Data Mining and Machine Learning STATS5099

  • Academic Session: 2023-24
  • School: School of Mathematics and Statistics
  • Credits: 10
  • Level: Level 5 (SCQF level 11)
  • Typically Offered: Either Semester 1 or Semester 2
  • Available to Visiting Students: No

Short Description

This course introduces students to modern data mining and machine learning techniques, with an emphasis on practical issues and applications.

Timetable

Mainly consists of asynchronous learning material and drop in tutorial help rooms

Requirements of Entry

Places on this course are limited. Entry is only guaranteed for those students on a programme for which this is a compulsory course

Excluded Courses

Data Mining and Machine Learning 1 (ODL)

Machine Learning

Machine Learning (Level M)

Assessment

End-of-course examination (80%); coursework (20%)

 

Reassessment will, generally, not be available for the coursework.

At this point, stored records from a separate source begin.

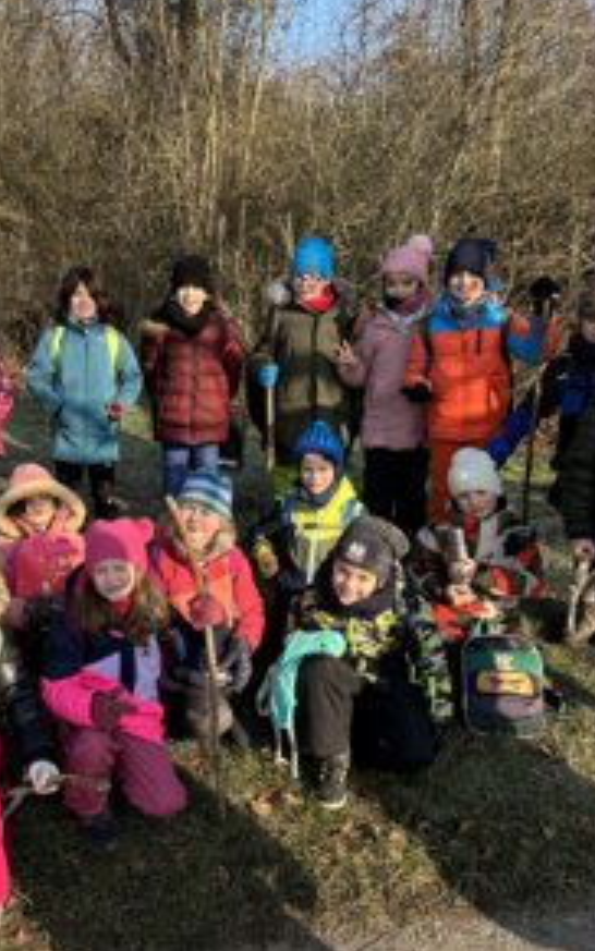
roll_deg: +1.0
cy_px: 467
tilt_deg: -10.1
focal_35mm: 35
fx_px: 908
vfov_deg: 55.3
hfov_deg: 35.7
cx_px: 170
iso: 80
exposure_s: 1/1562
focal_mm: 6.86
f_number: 1.78
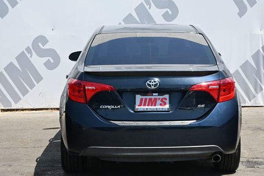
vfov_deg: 17.3
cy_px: 88
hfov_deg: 25.6
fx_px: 579
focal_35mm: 79
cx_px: 152
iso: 180
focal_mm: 42
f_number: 5.6
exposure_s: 1/250
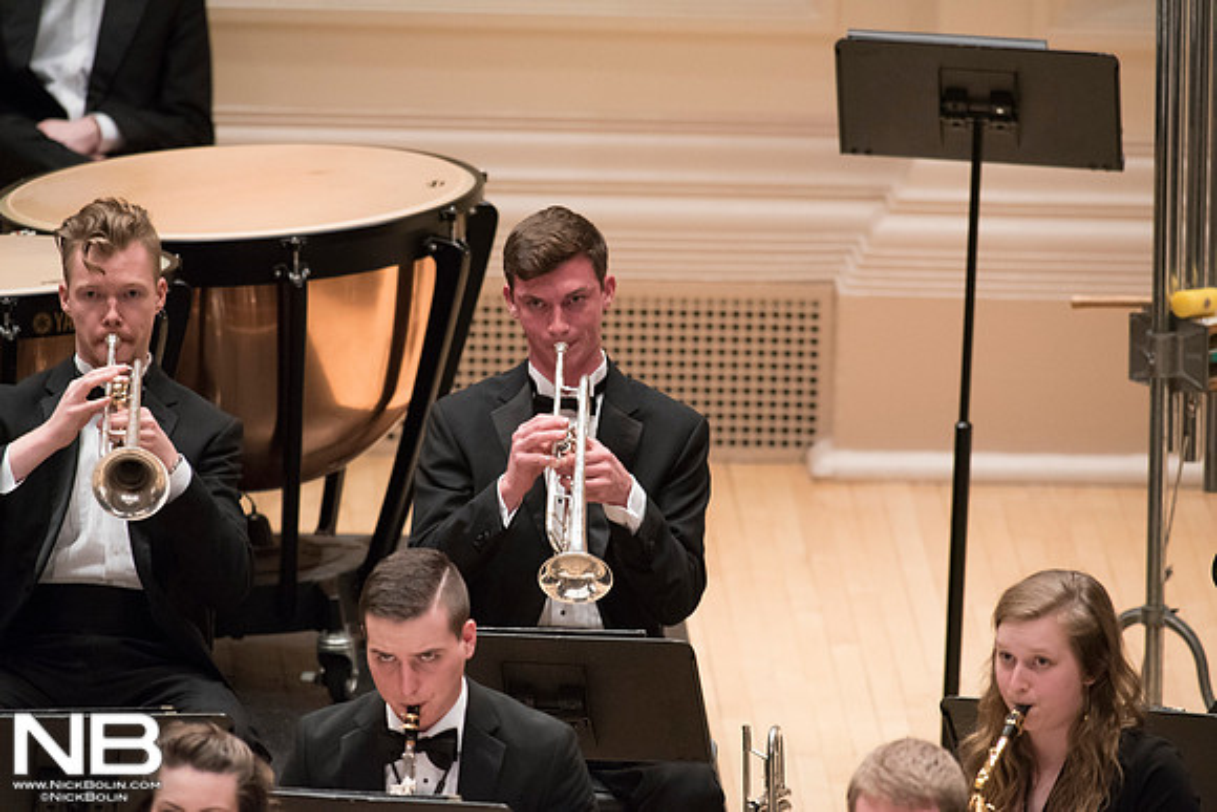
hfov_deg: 3.4
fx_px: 20287
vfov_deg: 2.3
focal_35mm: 600
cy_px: 406
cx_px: 608
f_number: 5.6
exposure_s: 1/125
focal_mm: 600
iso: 6400
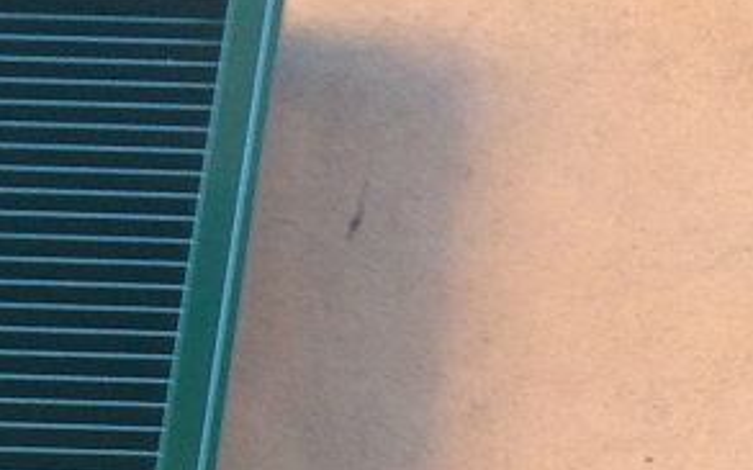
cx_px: 1043
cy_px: 1368
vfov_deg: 7.2
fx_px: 3344
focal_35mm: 163
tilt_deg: +24.5
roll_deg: +0.0
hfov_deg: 12.4
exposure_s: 1/20
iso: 80
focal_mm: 4.12
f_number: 2.4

Main Assessment In: April/May

Course Aims

The aims of this course are:

■ to introduce students to different methods for dimension reduction and clustering (unsupervised learning);

■ to introduce students to a range of classification methods;

■ to equip students to apply machine learning methods to solve applied problems; 

■ to train students to communicate the results of their analyses in clear non-technical language.

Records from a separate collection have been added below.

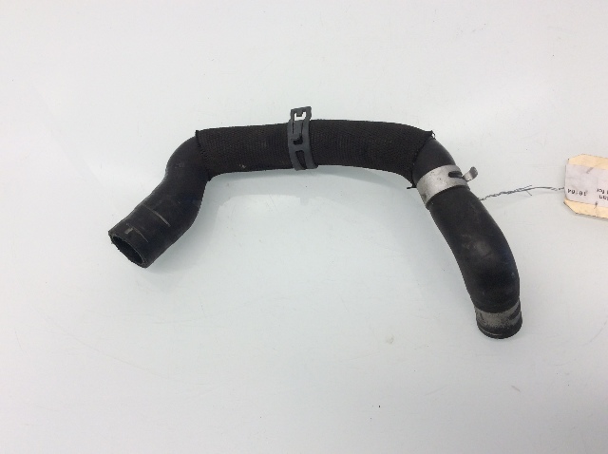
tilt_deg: -60.7
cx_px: 304
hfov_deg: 56.9
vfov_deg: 44.1
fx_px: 561
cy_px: 227
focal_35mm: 32
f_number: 2.4
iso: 40
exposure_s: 1/60
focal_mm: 3.3
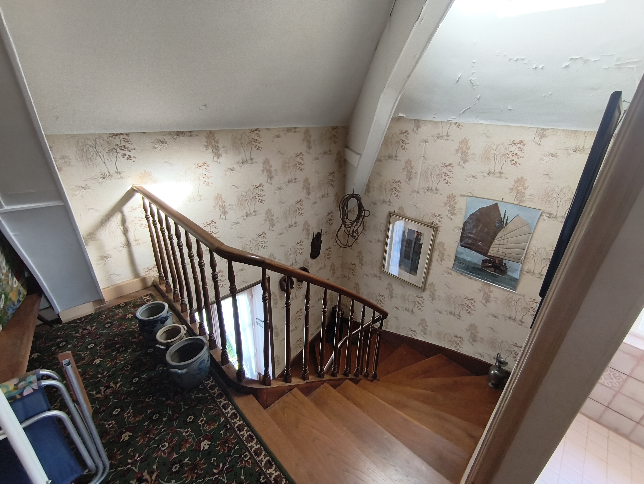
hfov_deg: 98.1
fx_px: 279
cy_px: 242
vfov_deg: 81.8
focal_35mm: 15
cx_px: 322
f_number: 2.2
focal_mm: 1.65
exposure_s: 1/50
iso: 125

Intended Learning Outcomes of Course

By the end of this course students will be able to:

■ apply and interpret methods of dimension reduction such as principal component analysis;

■ apply and interpret classical methods for cluster analysis;

■ apply and interpret a wide range of methods for classification;

■ select appropriate machine learning methods to solve real-world problems of moderate complexity.

Minimum Requirement for Award of Credits

Students must submit at least 75% by weight of the components (including examinations) of the course's summative assessment.